(WHAT YOU SHOULD DO)
Omit the images, then repeat the listing exactly.

(DATA FOR ANALYSIS)

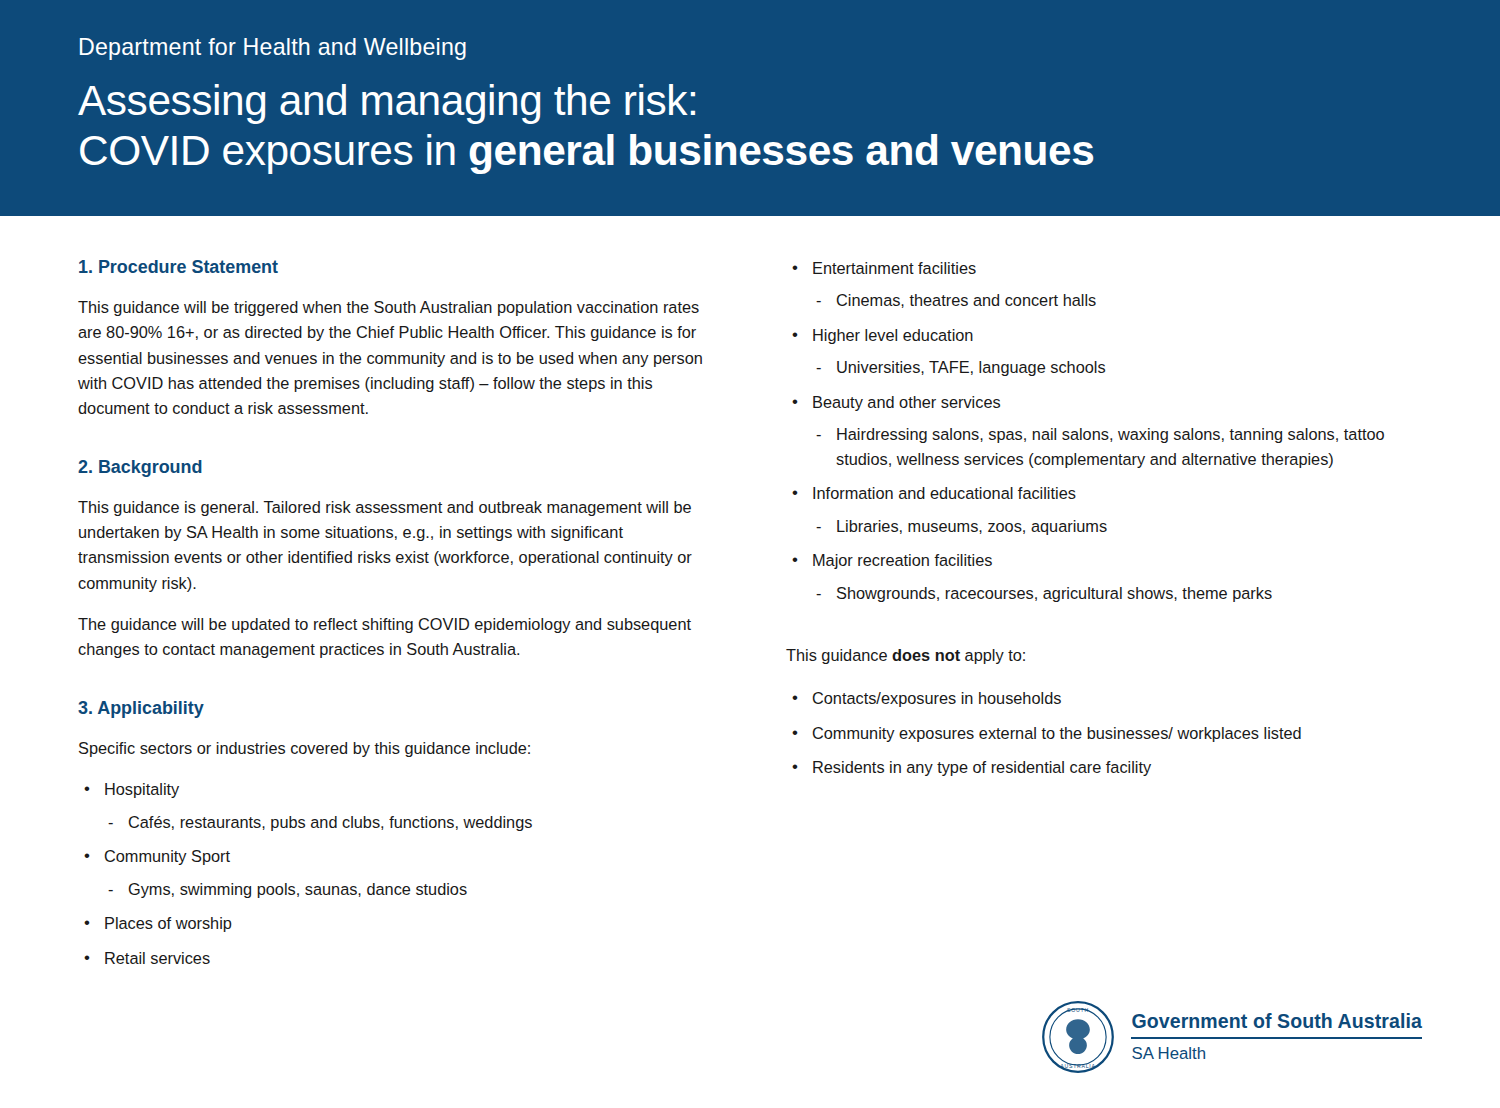Department for Health and Wellbeing
Assessing and managing the risk:
COVID exposures in general businesses and venues
1. Procedure Statement
This guidance will be triggered when the South Australian population vaccination rates are 80-90% 16+, or as directed by the Chief Public Health Officer. This guidance is for essential businesses and venues in the community and is to be used when any person with COVID has attended the premises (including staff) – follow the steps in this document to conduct a risk assessment.
2. Background
This guidance is general. Tailored risk assessment and outbreak management will be undertaken by SA Health in some situations, e.g., in settings with significant transmission events or other identified risks exist (workforce, operational continuity or community risk).
The guidance will be updated to reflect shifting COVID epidemiology and subsequent changes to contact management practices in South Australia.
3. Applicability
Specific sectors or industries covered by this guidance include:
Hospitality
Cafés, restaurants, pubs and clubs, functions, weddings
Community Sport
Gyms, swimming pools, saunas, dance studios
Places of worship
Retail services
Entertainment facilities
Cinemas, theatres and concert halls
Higher level education
Universities, TAFE, language schools
Beauty and other services
Hairdressing salons, spas, nail salons, waxing salons, tanning salons, tattoo studios, wellness services (complementary and alternative therapies)
Information and educational facilities
Libraries, museums, zoos, aquariums
Major recreation facilities
Showgrounds, racecourses, agricultural shows, theme parks
This guidance does not apply to:
Contacts/exposures in households
Community exposures external to the businesses/ workplaces listed
Residents in any type of residential care facility
SOUTH AUSTRALIA
Government of South Australia
SA Health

(ANSWER TO THIS TASK)
Department for Health and Wellbeing
Assessing and managing the risk:
COVID exposures in general businesses and venues
1. Procedure Statement
This guidance will be triggered when the South Australian population vaccination rates are 80-90% 16+, or as directed by the Chief Public Health Officer. This guidance is for essential businesses and venues in the community and is to be used when any person with COVID has attended the premises (including staff) – follow the steps in this document to conduct a risk assessment.
2. Background
This guidance is general. Tailored risk assessment and outbreak management will be undertaken by SA Health in some situations, e.g., in settings with significant transmission events or other identified risks exist (workforce, operational continuity or community risk).
The guidance will be updated to reflect shifting COVID epidemiology and subsequent changes to contact management practices in South Australia.
3. Applicability
Specific sectors or industries covered by this guidance include:
Hospitality
Cafés, restaurants, pubs and clubs, functions, weddings
Community Sport
Gyms, swimming pools, saunas, dance studios
Places of worship
Retail services
Entertainment facilities
Cinemas, theatres and concert halls
Higher level education
Universities, TAFE, language schools
Beauty and other services
Hairdressing salons, spas, nail salons, waxing salons, tanning salons, tattoo studios, wellness services (complementary and alternative therapies)
Information and educational facilities
Libraries, museums, zoos, aquariums
Major recreation facilities
Showgrounds, racecourses, agricultural shows, theme parks
This guidance does not apply to:
Contacts/exposures in households
Community exposures external to the businesses/ workplaces listed
Residents in any type of residential care facility
SOUTH AUSTRALIA
Government of South Australia
SA Health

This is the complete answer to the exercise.